At 1 M/sec you'll need to be a little careful with your memory handling. If you send your array straight from your DAQmx Read into a queue with no other branches, LabVIEW is smart enough not to copy the 1 M/s of samples. It lets the queue own the memory pointer. Then when your File Writing code performs a de-queue, once again LV won't need to do a memory copy of all the array elements.
However, if you want to send any of the data elsewhere such as a live user display, there *will* be some data copying going on. You'll benefit from a good strategy on this. Others may provide better or more proven ideas, but meanwhile here's what *I'd* do:
I would let the File Writing code take a subset of the data it pulls from the queue and send it out for use by the User Display code. I would use a Notifier rather than a Queue for this, as it probably isn't crucial if the live display misses an occasional frame. This approach allows the data acq to collect and enqueue at the max rate you need. If this data copying bogs things down occasionally, the Queue just buffers data for a while until the File Writing code can start catching up. The data acq won't be slowed down.
-Kevin P.
07-18-2008 08:08 AM
07-18-2008 10:53 AM - edited 07-18-2008 10:54 AM
I don't know the definitive answer, but I'd start by sending the data *after* it has been written to file. There may be a way to structure the code to give LV enough hints that it won't ever have to make an actual data copy that way. From reading other threads, I've come to understand that doing an array subset operation does not necessarily result in data copying.

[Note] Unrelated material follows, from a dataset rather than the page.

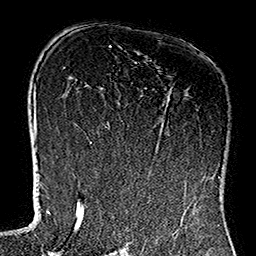
Breast MRI (dynamic contrast-enhanced), one axial slice. Position 79 of 160 along the scan axis. Cropped to one breast. Dynamic contrast-enhanced series, time point 2 of 7 at this slice position (early post-contrast). 1.5 T. TE 2.7 ms, TR 5.1 ms. 1 mm slice thickness. 256 × 256 image matrix. Female patient.
Annotated regions visible in this slice (semi-automatic segmentation, software-assisted and operator-edited):
- enhancing-tissue mask used for the functional tumour volume (all voxels passing the contrast-enhancement thresholds inside the analysis volume; usually the tumour): bounding box (x1, y1, x2, y2) in pixels: (118, 103, 219, 179)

So if the file write is done and *then* a subset of the written array is passed to a Notifier, LV may likely realize that the Notifier can now simply take over ownership of the original chunk of memory rather than making a copy of the contents. I suspect (but am not at all sure) that if you branched the data off to a Notifer *before* the file write, a data copy would need to happen.

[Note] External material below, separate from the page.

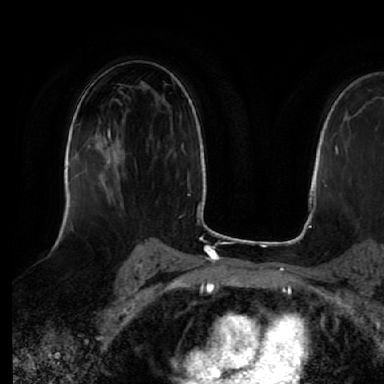
Breast MRI (dynamic contrast-enhanced), one axial slice; position 38 of 64 along the scan axis; cropped to one breast; dynamic contrast-enhanced series, time point 2 of 7 at this slice position (early post-contrast); 1.5 T; TE 2.5 ms, TR 5.2 ms; 384 × 384 image matrix. Female patient.
Annotated regions visible in this slice (semi-automatic segmentation, software-assisted and operator-edited):
- enhancing-tissue mask used for the functional tumour volume (all voxels passing the contrast-enhancement thresholds inside the analysis volume; usually the tumour): box from (x=107, y=128) to (x=120, y=186) px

Attached is a screenshot to illustrate the kind of hint I have in mind. Putting the notification inside a single-frame-sequence structure helps tell LV that the write must complete execution before performing the array subset and notification. That should be enough hint that it can give owenership of the array to the Notifier.
-Kevin P.
07-19-2008 03:07 PM
Notifiers always make a data copy at the Send Notification node. The reason is that you can obtain a notifier and then ask to get the latest notification even after it occured, so it needs to exist somewhere. I don't have the specific reference on me, but it should be in one of Stephen's posts on LAVA.
A queue does reuse the buffer because the data can only be dequeued in one place, so you would want to use a queue here.
07-20-2008 01:19 AM
07-21-2008 08:05 AM
Thanks for the correction, tst. Yeah, it *does* make sense -- if you were to loop over Wait On Notification with "ignore previous" = True, you'd *expect* to keep retrieving the same stale data.
I think it'd still be my preferred option though, since the data copy would be confined within the GUI chart update code. If I had decided I could live with lossy notifications, I could very likely also live with a little extra lag in the display. There are other kinds of apps that would be better served by using queues.
-Kevin P.
07-21-2008 11:29 AM
07-22-2008 07:37 AM
Hi Kevin,
I followed your suggestion and used the notification to display the array subset. If the subset will copy the data in any case, then I don't need to add a single-frame sequence for that, is that correct? And another problem is, I want to display some subsets of the array but not just one, for it's a long array and the displaying didn't update fast enough. Do you know how I can do that? Thank you for your reply.